On Tuesday night my two roommates and I went to bed at 11:11 (I know this because it was 11/11 so we decided to stay up and make a wish). We woke up sometime after midnight to our professor yelling from outside and other loud noises - a fire had started in the kitchen and the huge thatch roof was completely consumed in flames that were probably three or four stories high. I ran out my door, looked to my right, and was (seriously) temporarily frozen with fear. I remember wondering how in the world the fire had gotten so huge before anyone woke up - it was terrifying. After a second I realized that some other students were standing outside their rooms looked dazed, so (in true form) I started yelling my head off... something like, "WAKE UP EVERYONE IN YOUR ROOM! GET YOUR PASSPORT, GET A LIGHT, PUT YOUR SHOES ON, AND GET OUUUUTTTT!" My classmates later joked that for once, my painfully loud voice had come in handy. We quickly made our way out of the building for fear that the gasoline in the kitchen would explode, but it turned out that had already happened while we were still sleeping. With the help of the guys at the station, we managed to get everyone's stuff out of their rooms, because the wind was blowing away from the bunk rooms and the fire was actually moving slowly. Amazingly, the guys at the station managed to put the fire out by tearing out the roof above the first bunk room and spraying it with a hose - in the end, the fire only reached the first bunk room. The only thing I lost was my watch, and my only injury was an absolutely huge and disgusting bruise on my leg- I probably ran into something in the initial panic, but I strangely have no recollection of doing so. We left Nicaragua the next morning the same way we had come and stayed in San Jose until the following Saturday, when we traveled to Palo Verde in the northwest of Costa Rica. Thinking back to the whole thing seems pretty surreal -none of us like to think of how bad things could have been if our professor hadn't heard the fire and woken up (there were, of course, no fire alarms). We were also extremely lucky that the wind was blowing away from our rooms - we were completely in the middle of nowhere and would have been in major trouble had the fire made its way into the adjoining forest.

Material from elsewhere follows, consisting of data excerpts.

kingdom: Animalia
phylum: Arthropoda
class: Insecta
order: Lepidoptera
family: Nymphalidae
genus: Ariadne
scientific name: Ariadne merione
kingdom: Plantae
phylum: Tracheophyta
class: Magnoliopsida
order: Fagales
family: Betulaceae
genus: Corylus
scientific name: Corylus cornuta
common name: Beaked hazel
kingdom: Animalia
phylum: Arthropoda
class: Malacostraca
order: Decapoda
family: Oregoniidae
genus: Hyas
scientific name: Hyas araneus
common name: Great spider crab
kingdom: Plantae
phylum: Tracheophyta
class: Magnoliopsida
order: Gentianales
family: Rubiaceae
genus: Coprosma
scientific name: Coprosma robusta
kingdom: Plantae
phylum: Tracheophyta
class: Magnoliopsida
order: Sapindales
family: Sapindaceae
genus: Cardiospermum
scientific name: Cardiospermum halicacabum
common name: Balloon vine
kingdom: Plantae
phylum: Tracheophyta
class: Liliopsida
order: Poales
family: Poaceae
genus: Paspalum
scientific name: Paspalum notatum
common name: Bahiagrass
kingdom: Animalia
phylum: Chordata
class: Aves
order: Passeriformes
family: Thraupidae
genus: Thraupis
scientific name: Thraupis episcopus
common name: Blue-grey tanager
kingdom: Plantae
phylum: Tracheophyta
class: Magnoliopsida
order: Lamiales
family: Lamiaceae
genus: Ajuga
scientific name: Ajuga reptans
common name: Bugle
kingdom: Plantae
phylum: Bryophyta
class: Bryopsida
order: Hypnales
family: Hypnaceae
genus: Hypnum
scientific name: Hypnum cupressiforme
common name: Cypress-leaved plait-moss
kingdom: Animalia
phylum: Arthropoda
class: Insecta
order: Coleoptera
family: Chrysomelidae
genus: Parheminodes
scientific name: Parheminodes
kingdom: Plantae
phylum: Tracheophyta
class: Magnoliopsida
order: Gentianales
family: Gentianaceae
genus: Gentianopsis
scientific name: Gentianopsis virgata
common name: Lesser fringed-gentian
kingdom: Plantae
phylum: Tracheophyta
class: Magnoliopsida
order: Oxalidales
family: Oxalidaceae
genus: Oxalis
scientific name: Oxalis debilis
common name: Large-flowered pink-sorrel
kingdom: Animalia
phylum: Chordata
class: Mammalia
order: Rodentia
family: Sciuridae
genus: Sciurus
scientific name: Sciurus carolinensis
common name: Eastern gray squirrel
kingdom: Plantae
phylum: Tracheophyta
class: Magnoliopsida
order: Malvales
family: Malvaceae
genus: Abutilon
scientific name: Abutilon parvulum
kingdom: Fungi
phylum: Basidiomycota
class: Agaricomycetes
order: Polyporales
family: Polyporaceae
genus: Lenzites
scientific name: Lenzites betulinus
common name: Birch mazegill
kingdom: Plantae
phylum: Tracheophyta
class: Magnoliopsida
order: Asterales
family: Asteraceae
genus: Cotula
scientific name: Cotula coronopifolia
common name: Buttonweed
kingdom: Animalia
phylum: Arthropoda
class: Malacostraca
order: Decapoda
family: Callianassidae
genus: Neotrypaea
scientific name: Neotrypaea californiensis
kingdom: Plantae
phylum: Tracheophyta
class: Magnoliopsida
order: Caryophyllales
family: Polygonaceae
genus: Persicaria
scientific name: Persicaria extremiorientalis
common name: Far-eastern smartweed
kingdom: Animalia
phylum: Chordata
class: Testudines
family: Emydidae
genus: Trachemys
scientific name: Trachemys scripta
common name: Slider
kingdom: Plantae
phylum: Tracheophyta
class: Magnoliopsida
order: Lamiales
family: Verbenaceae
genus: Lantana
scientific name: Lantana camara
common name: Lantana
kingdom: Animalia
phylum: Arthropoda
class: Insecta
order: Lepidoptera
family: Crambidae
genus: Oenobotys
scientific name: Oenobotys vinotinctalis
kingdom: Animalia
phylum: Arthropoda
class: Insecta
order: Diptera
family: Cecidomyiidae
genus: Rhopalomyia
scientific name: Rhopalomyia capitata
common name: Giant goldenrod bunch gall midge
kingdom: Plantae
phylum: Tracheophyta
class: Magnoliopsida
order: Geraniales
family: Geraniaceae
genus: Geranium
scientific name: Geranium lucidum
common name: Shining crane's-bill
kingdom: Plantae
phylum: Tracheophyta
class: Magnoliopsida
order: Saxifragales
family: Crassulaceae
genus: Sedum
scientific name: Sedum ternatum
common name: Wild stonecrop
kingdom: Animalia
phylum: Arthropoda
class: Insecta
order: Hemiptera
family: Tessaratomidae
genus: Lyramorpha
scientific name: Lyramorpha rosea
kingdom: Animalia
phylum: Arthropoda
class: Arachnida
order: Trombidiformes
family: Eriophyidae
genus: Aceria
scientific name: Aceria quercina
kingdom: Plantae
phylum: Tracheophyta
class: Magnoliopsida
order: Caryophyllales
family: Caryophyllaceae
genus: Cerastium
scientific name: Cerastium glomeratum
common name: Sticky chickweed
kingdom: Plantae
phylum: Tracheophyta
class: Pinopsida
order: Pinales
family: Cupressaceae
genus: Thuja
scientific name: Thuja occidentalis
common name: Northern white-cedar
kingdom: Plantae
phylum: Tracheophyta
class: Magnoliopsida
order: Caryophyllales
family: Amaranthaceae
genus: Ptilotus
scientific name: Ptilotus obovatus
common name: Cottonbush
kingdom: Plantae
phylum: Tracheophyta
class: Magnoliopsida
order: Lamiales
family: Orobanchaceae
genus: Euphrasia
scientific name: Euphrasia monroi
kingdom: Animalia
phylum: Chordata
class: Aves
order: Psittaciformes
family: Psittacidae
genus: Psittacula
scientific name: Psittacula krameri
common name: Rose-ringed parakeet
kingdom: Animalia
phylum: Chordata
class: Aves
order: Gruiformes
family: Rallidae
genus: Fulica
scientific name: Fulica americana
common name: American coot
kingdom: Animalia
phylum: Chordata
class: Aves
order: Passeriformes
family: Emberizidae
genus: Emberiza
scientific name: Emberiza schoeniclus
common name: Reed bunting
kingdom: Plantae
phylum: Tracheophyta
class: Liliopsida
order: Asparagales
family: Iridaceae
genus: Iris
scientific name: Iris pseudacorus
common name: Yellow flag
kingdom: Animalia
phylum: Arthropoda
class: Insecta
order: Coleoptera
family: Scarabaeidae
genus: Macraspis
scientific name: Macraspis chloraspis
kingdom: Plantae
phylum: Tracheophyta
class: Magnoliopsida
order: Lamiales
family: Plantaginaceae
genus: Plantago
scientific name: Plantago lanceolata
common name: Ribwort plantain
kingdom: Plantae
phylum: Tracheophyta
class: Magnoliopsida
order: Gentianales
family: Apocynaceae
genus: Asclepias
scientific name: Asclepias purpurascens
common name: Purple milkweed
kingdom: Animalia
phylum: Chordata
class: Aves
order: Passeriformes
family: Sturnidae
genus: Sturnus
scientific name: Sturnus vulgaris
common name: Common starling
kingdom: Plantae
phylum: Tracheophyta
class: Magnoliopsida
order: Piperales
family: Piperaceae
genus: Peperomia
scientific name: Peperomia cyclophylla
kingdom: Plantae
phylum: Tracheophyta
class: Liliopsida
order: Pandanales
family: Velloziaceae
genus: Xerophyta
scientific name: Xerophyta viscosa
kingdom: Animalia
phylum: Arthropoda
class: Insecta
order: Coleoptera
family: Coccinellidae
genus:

^Nobody really got much in the way of pictures of the fire, but here's one Becca took- the flames you can see are rising high above the bunk rooms, which are between the camera and the fire.
^The dining area the morning after the fire.
^Sorting through all of our stuff the morning after the fire was a bit of a nightmare as everything had been thrown in a giant pile in the rush to get it out of the building, but obviously we were just grateful not to have lost all of it.
Thankfully, our professors gave us a lot of free time during our couple of days in San Jose, so we were all able to calm down and chill out a little bit. We're now staying at an OTS station in Palo Verde, but more on that to come later.^Claire and I dying Tim's hair blue on one of our free nights in San Jose... good times.